[Work task] Go to the line below containing "M151,7H175V17H151Z" and print exactly from there through the line containing "M433,1050V1073L363,1074L362,1051Z", both included. Print nothing else.

Collected data entries
+--
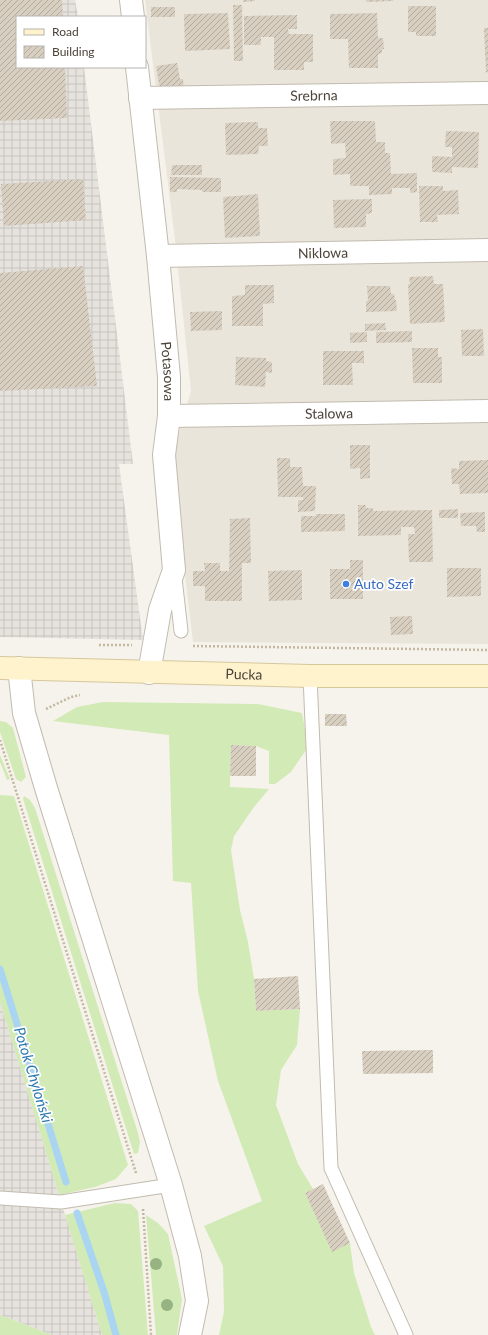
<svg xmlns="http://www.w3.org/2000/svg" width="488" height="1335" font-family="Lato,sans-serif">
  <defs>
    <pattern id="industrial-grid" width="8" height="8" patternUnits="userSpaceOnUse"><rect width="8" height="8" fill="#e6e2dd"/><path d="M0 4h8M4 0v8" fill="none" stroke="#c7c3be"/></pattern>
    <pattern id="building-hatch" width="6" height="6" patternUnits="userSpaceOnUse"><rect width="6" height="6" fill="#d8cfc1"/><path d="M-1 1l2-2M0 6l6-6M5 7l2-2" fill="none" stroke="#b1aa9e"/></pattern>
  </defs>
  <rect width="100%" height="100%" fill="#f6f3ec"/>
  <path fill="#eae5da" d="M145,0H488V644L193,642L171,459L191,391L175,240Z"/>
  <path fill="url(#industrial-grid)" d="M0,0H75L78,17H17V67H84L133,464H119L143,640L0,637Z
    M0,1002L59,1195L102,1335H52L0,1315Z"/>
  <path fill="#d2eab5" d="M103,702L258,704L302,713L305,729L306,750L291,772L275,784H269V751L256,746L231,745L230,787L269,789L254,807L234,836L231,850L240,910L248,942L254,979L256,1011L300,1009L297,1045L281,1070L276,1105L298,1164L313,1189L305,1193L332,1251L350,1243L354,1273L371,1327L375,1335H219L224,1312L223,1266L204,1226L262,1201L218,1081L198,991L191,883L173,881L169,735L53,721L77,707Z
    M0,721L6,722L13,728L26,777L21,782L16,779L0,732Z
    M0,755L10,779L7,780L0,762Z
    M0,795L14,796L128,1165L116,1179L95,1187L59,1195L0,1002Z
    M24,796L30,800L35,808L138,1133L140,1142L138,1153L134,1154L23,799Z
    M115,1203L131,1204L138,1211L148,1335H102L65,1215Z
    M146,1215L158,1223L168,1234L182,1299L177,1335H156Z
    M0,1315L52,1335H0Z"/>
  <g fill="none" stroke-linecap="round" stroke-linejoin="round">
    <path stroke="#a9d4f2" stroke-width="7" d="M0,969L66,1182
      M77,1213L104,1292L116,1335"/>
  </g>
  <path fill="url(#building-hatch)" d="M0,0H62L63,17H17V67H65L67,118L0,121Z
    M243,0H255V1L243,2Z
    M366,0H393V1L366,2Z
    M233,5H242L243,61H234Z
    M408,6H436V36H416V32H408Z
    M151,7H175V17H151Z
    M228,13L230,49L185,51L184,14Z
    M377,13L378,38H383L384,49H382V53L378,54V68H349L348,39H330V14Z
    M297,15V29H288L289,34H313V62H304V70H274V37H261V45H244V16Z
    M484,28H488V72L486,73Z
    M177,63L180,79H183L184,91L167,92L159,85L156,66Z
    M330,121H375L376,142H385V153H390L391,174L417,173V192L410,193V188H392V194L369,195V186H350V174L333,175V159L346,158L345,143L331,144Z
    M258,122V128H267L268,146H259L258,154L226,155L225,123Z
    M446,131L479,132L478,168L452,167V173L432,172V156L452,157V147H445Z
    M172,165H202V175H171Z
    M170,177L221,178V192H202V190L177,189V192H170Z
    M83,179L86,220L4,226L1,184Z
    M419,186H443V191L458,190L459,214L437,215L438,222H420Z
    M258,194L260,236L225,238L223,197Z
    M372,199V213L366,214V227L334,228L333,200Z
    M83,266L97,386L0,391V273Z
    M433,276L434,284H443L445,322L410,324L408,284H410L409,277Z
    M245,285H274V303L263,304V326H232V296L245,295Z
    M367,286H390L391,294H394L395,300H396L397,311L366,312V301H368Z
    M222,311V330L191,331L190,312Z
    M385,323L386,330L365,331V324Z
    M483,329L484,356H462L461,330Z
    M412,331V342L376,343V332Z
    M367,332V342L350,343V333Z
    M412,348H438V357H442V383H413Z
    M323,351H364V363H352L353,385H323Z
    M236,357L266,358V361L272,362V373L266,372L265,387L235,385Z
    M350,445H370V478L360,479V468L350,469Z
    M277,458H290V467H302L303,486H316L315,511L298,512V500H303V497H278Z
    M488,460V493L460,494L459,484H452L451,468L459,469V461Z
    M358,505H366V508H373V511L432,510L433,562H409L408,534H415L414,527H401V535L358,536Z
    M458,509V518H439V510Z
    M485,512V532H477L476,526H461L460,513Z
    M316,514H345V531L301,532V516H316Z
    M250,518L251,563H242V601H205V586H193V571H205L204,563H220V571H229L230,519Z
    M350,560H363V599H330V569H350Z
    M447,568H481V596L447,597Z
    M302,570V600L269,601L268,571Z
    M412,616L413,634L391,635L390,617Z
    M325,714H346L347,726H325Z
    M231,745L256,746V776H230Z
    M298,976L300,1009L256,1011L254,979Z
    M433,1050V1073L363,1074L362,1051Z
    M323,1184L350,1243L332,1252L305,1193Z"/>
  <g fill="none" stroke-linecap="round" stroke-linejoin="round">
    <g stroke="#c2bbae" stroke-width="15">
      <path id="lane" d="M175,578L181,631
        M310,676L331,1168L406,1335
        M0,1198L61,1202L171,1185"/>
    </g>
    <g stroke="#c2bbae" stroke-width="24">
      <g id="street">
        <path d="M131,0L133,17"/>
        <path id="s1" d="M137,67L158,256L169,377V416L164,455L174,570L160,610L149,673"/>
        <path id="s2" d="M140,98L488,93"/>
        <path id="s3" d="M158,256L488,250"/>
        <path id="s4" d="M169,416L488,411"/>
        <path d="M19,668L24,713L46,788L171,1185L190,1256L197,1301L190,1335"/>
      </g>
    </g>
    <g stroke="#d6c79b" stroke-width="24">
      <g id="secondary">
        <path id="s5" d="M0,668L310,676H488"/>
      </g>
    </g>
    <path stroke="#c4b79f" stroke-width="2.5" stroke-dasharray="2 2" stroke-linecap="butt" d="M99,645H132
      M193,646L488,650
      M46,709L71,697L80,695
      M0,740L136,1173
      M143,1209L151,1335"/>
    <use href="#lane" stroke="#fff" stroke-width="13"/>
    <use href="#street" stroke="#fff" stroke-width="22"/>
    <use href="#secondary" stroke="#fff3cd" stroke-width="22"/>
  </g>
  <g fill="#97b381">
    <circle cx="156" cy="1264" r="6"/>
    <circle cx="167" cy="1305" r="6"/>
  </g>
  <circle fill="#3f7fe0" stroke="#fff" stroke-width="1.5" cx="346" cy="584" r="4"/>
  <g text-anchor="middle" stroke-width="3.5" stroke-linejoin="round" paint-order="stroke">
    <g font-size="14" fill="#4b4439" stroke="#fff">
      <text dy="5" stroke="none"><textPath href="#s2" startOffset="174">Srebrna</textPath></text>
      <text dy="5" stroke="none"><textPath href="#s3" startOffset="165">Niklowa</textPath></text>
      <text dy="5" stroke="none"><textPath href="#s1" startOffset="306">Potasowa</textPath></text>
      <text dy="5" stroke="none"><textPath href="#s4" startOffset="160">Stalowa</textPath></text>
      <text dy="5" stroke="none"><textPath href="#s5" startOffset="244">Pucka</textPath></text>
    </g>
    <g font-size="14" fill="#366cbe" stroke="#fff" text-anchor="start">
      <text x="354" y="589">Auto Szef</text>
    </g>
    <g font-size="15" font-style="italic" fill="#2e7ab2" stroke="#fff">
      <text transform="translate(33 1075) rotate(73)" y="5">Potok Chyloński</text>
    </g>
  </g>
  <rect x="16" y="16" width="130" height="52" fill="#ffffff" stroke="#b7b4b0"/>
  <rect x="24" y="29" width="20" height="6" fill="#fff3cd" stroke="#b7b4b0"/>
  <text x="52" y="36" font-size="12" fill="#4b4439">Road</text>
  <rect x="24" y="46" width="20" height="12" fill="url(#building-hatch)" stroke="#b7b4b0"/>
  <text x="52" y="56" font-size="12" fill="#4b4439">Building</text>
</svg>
+--
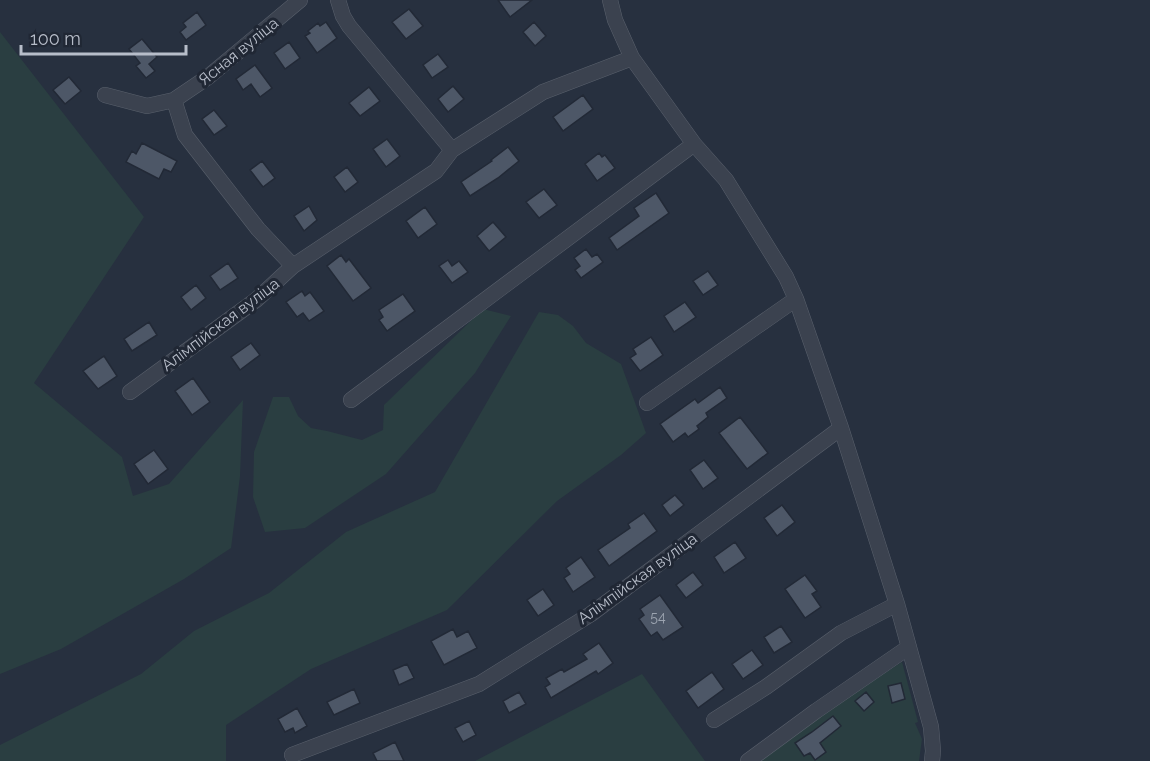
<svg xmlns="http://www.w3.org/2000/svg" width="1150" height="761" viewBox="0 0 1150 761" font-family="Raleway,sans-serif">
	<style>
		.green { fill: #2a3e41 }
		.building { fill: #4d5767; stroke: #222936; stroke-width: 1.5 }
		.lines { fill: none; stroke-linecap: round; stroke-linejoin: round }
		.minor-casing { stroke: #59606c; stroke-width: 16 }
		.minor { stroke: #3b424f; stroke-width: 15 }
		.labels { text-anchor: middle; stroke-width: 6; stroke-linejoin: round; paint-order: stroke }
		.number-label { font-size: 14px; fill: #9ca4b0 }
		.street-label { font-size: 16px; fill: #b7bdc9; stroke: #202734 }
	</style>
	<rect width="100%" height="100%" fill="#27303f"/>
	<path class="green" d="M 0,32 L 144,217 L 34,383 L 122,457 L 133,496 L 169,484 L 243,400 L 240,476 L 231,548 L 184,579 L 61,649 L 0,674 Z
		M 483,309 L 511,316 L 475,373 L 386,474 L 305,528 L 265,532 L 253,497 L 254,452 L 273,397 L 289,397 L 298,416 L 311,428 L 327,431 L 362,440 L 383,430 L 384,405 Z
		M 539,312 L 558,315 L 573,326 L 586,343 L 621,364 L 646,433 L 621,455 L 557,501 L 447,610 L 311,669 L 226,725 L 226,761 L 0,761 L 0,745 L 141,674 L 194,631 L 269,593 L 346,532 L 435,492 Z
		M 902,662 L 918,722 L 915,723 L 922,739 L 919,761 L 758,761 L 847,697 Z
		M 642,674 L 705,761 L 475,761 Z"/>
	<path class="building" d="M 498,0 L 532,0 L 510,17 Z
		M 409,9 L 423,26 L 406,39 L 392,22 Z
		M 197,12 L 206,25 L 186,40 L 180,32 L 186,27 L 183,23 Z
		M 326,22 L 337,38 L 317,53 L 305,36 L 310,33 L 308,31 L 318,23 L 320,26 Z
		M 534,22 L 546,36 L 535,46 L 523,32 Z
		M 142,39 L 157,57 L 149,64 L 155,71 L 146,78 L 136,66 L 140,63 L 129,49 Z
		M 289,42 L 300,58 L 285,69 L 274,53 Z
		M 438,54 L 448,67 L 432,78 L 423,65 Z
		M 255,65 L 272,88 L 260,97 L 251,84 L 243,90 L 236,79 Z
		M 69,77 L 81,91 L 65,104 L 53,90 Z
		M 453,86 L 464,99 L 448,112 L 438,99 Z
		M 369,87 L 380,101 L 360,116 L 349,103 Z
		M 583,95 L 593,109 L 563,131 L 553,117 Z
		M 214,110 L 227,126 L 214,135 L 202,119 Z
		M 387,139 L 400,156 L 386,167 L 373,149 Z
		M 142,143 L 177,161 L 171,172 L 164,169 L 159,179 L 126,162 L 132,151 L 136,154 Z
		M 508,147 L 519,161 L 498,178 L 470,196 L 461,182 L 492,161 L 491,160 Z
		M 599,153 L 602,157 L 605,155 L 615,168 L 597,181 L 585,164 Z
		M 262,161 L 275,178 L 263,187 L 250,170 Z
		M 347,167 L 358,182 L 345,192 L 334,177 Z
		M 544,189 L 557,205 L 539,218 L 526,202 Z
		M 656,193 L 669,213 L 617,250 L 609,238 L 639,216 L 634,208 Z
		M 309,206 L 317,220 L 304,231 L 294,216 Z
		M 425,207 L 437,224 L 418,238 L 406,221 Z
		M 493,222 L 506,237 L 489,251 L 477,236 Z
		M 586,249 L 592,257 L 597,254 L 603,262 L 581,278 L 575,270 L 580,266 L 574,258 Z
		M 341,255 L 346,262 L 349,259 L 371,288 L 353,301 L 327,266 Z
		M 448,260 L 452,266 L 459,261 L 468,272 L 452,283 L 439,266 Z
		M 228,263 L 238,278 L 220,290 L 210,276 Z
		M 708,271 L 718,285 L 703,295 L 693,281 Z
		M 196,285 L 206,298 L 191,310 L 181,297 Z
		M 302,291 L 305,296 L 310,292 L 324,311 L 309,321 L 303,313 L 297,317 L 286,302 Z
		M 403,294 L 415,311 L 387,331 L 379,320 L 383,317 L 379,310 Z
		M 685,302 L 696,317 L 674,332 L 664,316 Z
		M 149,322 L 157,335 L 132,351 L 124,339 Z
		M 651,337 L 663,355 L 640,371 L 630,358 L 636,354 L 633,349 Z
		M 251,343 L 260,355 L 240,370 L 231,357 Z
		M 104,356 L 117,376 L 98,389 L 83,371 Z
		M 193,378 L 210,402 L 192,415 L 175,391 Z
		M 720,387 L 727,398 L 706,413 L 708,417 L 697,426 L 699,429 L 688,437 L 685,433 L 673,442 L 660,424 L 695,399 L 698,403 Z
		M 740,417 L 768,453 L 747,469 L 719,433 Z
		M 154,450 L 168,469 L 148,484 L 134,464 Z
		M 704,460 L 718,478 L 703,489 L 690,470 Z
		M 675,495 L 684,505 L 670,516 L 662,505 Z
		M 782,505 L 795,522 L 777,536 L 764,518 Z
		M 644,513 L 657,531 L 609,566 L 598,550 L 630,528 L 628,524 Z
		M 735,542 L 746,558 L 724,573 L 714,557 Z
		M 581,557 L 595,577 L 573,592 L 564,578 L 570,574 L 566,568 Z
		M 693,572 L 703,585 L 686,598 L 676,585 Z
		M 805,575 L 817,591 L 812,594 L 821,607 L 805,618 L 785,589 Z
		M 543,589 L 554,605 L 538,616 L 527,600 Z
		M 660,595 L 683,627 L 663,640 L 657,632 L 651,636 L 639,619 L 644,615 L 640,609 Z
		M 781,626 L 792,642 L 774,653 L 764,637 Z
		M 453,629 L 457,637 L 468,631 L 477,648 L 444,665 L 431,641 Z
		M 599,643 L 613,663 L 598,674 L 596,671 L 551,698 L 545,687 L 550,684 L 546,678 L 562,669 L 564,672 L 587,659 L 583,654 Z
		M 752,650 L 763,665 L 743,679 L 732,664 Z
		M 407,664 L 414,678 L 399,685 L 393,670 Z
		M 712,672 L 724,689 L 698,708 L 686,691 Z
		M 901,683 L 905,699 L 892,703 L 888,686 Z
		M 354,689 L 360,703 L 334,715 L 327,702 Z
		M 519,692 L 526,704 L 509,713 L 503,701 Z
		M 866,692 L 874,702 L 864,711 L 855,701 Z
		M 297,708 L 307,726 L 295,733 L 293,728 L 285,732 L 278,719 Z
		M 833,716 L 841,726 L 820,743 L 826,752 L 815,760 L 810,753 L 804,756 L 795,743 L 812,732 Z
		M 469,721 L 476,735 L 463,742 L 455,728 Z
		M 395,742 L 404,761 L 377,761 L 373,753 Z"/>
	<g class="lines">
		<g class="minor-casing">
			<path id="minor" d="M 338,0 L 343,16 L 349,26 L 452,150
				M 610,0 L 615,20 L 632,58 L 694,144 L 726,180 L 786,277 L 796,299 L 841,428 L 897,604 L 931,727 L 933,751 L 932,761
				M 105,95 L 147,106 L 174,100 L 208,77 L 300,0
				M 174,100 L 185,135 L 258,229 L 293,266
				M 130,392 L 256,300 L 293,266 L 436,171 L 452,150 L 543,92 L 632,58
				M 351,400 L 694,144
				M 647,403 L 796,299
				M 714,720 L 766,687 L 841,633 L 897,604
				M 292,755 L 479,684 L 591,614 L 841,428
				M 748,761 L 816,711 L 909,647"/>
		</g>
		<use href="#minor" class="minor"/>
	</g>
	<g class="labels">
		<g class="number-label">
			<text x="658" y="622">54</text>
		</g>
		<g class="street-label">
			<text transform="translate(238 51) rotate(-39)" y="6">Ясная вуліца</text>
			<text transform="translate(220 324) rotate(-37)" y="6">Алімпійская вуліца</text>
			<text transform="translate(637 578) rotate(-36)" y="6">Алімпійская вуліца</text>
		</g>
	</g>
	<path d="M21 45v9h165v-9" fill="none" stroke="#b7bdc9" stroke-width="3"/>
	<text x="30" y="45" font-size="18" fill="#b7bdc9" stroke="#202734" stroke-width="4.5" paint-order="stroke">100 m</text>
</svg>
+--
[Your solution]
    M151,7H175V17H151Z
    M228,13L230,49L185,51L184,14Z
    M377,13L378,38H383L384,49H382V53L378,54V68H349L348,39H330V14Z
    M297,15V29H288L289,34H313V62H304V70H274V37H261V45H244V16Z
    M484,28H488V72L486,73Z
    M177,63L180,79H183L184,91L167,92L159,85L156,66Z
    M330,121H375L376,142H385V153H390L391,174L417,173V192L410,193V188H392V194L369,195V186H350V174L333,175V159L346,158L345,143L331,144Z
    M258,122V128H267L268,146H259L258,154L226,155L225,123Z
    M446,131L479,132L478,168L452,167V173L432,172V156L452,157V147H445Z
    M172,165H202V175H171Z
    M170,177L221,178V192H202V190L177,189V192H170Z
    M83,179L86,220L4,226L1,184Z
    M419,186H443V191L458,190L459,214L437,215L438,222H420Z
    M258,194L260,236L225,238L223,197Z
    M372,199V213L366,214V227L334,228L333,200Z
    M83,266L97,386L0,391V273Z
    M433,276L434,284H443L445,322L410,324L408,284H410L409,277Z
    M245,285H274V303L263,304V326H232V296L245,295Z
    M367,286H390L391,294H394L395,300H396L397,311L366,312V301H368Z
    M222,311V330L191,331L190,312Z
    M385,323L386,330L365,331V324Z
    M483,329L484,356H462L461,330Z
    M412,331V342L376,343V332Z
    M367,332V342L350,343V333Z
    M412,348H438V357H442V383H413Z
    M323,351H364V363H352L353,385H323Z
    M236,357L266,358V361L272,362V373L266,372L265,387L235,385Z
    M350,445H370V478L360,479V468L350,469Z
    M277,458H290V467H302L303,486H316L315,511L298,512V500H303V497H278Z
    M488,460V493L460,494L459,484H452L451,468L459,469V461Z
    M358,505H366V508H373V511L432,510L433,562H409L408,534H415L414,527H401V535L358,536Z
    M458,509V518H439V510Z
    M485,512V532H477L476,526H461L460,513Z
    M316,514H345V531L301,532V516H316Z
    M250,518L251,563H242V601H205V586H193V571H205L204,563H220V571H229L230,519Z
    M350,560H363V599H330V569H350Z
    M447,568H481V596L447,597Z
    M302,570V600L269,601L268,571Z
    M412,616L413,634L391,635L390,617Z
    M325,714H346L347,726H325Z
    M231,745L256,746V776H230Z
    M298,976L300,1009L256,1011L254,979Z
    M433,1050V1073L363,1074L362,1051Z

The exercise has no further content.